I don't think that they should just take an opinion poll and that should decide every case. But I do think that if they're doing stuff that is extremely unpopular very controversial very divisive that might be a place where we want courts to step back from the brink a little bit. And there's a ton of historical examples of them doing that. Sort of seeing that they're facing a lot of the examples that Steve talked about in your question. Our places where the court was maybe gonna do something and Congress was like here's what we're gonna do or did something very aggressive and the court maybe stepped back from the brink.
I think we’re going to see that? We're already seeing that. We're not seeing that in terms of Congress actually going out and passing jurisdiction strapped statutes. We're seeing that in terms of members of Congress proposing things that would have been radical and unthinkable. I don't know, maybe five years ago, six, seven years ago. Certainly a decade ago. We're seeing actual senators and members of the House of Representatives coming forward with court packing bills…

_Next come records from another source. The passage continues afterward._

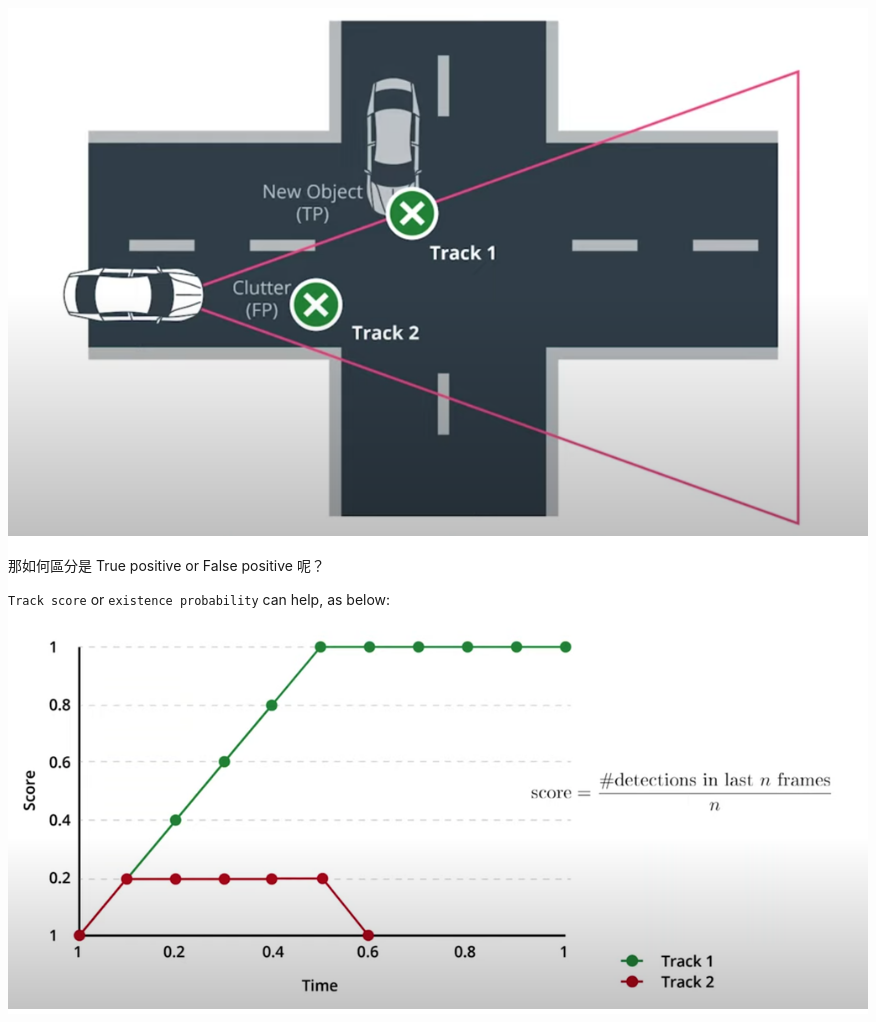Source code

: ![](images/track-score.png)

那如何區分是 True positive or False positive 呢？

`Track score` or `existence probability` can help, as below:

![](images/track-score-2.png)
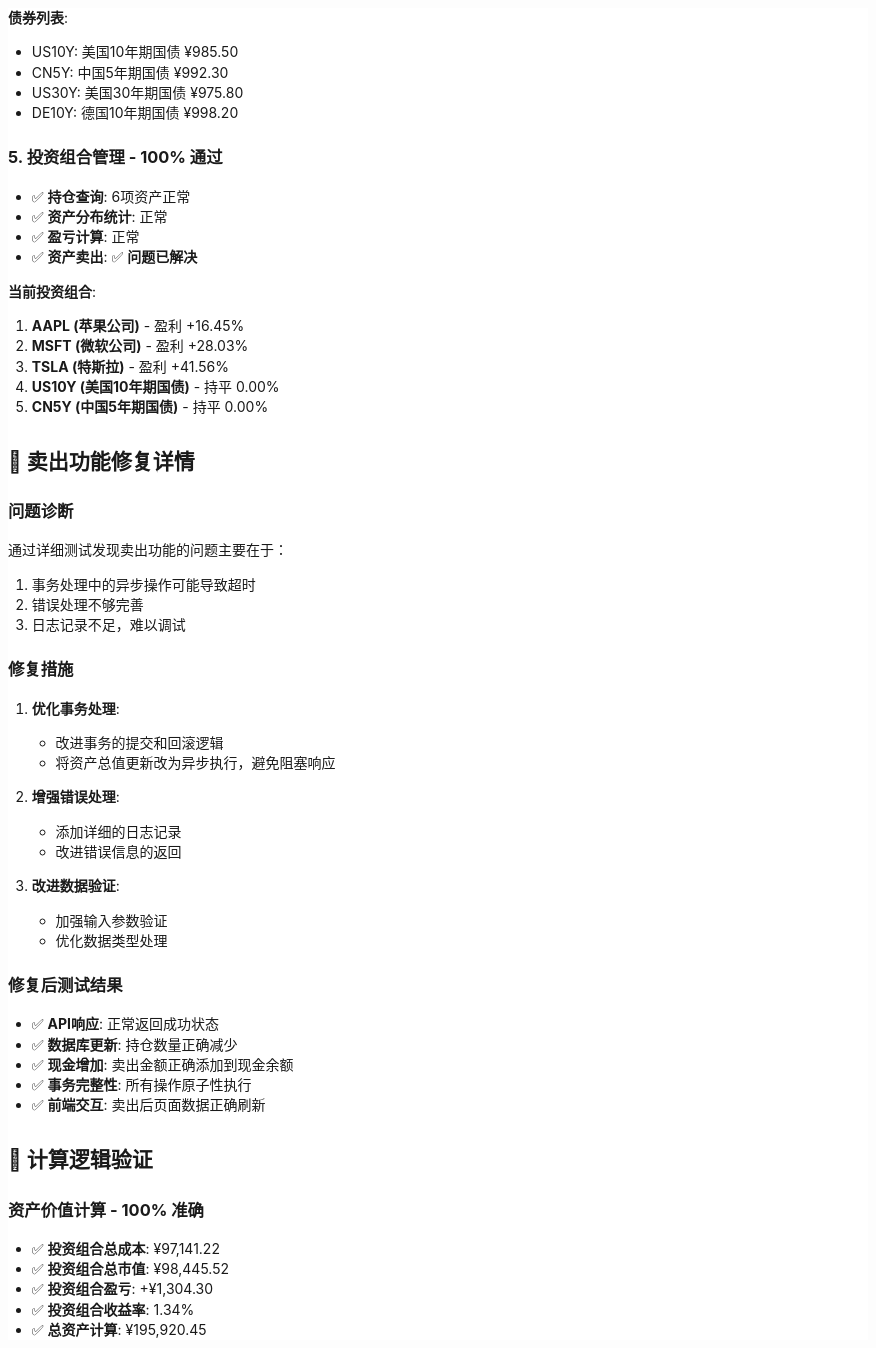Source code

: **债券列表**:
- US10Y: 美国10年期国债 ¥985.50
- CN5Y: 中国5年期国债 ¥992.30
- US30Y: 美国30年期国债 ¥975.80
- DE10Y: 德国10年期国债 ¥998.20

### 5. 投资组合管理 - 100% 通过
- ✅ **持仓查询**: 6项资产正常
- ✅ **资产分布统计**: 正常
- ✅ **盈亏计算**: 正常
- ✅ **资产卖出**: ✅ **问题已解决**

**当前投资组合**:
1. **AAPL (苹果公司)** - 盈利 +16.45%
2. **MSFT (微软公司)** - 盈利 +28.03%
3. **TSLA (特斯拉)** - 盈利 +41.56%
4. **US10Y (美国10年期国债)** - 持平 0.00%
5. **CN5Y (中国5年期国债)** - 持平 0.00%

## 🔧 卖出功能修复详情

### 问题诊断
通过详细测试发现卖出功能的问题主要在于：
1. 事务处理中的异步操作可能导致超时
2. 错误处理不够完善
3. 日志记录不足，难以调试

### 修复措施
1. **优化事务处理**: 
   - 改进事务的提交和回滚逻辑
   - 将资产总值更新改为异步执行，避免阻塞响应

2. **增强错误处理**:
   - 添加详细的日志记录
   - 改进错误信息的返回

3. **改进数据验证**:
   - 加强输入参数验证
   - 优化数据类型处理

### 修复后测试结果
- ✅ **API响应**: 正常返回成功状态
- ✅ **数据库更新**: 持仓数量正确减少
- ✅ **现金增加**: 卖出金额正确添加到现金余额
- ✅ **事务完整性**: 所有操作原子性执行
- ✅ **前端交互**: 卖出后页面数据正确刷新

## 🧮 计算逻辑验证

### 资产价值计算 - 100% 准确
- ✅ **投资组合总成本**: ¥97,141.22
- ✅ **投资组合总市值**: ¥98,445.52
- ✅ **投资组合盈亏**: +¥1,304.30
- ✅ **投资组合收益率**: 1.34%
- ✅ **总资产计算**: ¥195,920.45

Now one other thing though to say about that long run of historical episodes, what we do also see historically is the court over time developing more and more power and prestige, right? The court now is pretty unrecognizable from the court 200 plus years ago where they didn't have a building. They were just sitting in the basement of Congress. And they were not the court now declares federal statute is unconstitutional all the time.
They really have kind of put themselves in this position of, you know, we're the teachers and we're checking Congress's homework. That's newer in the long run of history. That something the court has kind of earned over a long time. And maybe we're gonna start seeing the old paradigm emerge, which is other branches saying, "You know, no. That's not what you are. You're co-equals but we have a big role in interpreting the Constitution. You're not right about everything." And maybe, over time we will start to see a little more of that equilibrium return.